While Pathway 1 is ideal from the perspective of most faculty members, it is hard to attract entrepreneurs at the very early stages of a venture. This is likely one reason that partnerships between faculty and Ph.D./post-doctoral students were found most often in this study.

There are advantages, too. The students understand the technology and are motivated to work on spinning out the technology. Adding a business school student strengthens the team (Pathway 3), supplementing the business knowledge that Ph.D./post-doctoral candidates may lack.

In the fourth pathway with no faculty involvement, students may take ownership of their own inventions or participate through structured programs.

The study found that universities performing as “business incubators” can give faculty and students the latitude to create their business plan and carry out testing and prototyping activities to reduce early stage risk. This typically results when the university facilitates cross-disciplinary teams and supports development of the technology with resources and commercialization-friendly policies.

Entrepreneurship education, mentoring programs, and business plan competitions — for example Oklahoma’s Donald W. Reynolds Governor’s Cup business plan competition  — were all cited as additional ways to increase the impact of student involvement in commercializing university-based technologies.
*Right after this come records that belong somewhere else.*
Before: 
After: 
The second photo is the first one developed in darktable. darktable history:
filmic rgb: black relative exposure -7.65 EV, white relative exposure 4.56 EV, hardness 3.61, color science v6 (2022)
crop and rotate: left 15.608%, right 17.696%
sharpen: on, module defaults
The study reports that to ramp up spinout success universities should:

  1. Align the objectives of the university, technology transfer office, faculty, and graduate students. Is the key metric income or impact?
  2. Leverage all potential university resources for technology transfer offices. Entrepreneurship Centers that cross disciplines appear to be a best-practices way to coordinate assets and bridge the gaps between public and private sector funding.
  3. Encourage graduate and post-doctoral students to see technology commercialization as a potential career option. With the number and availability academic jobs declining for Ph.D.’s, it can behoove universities and benefit states to encourage Ph.D.’s to direct their aptitude and ability toward entrepreneurship.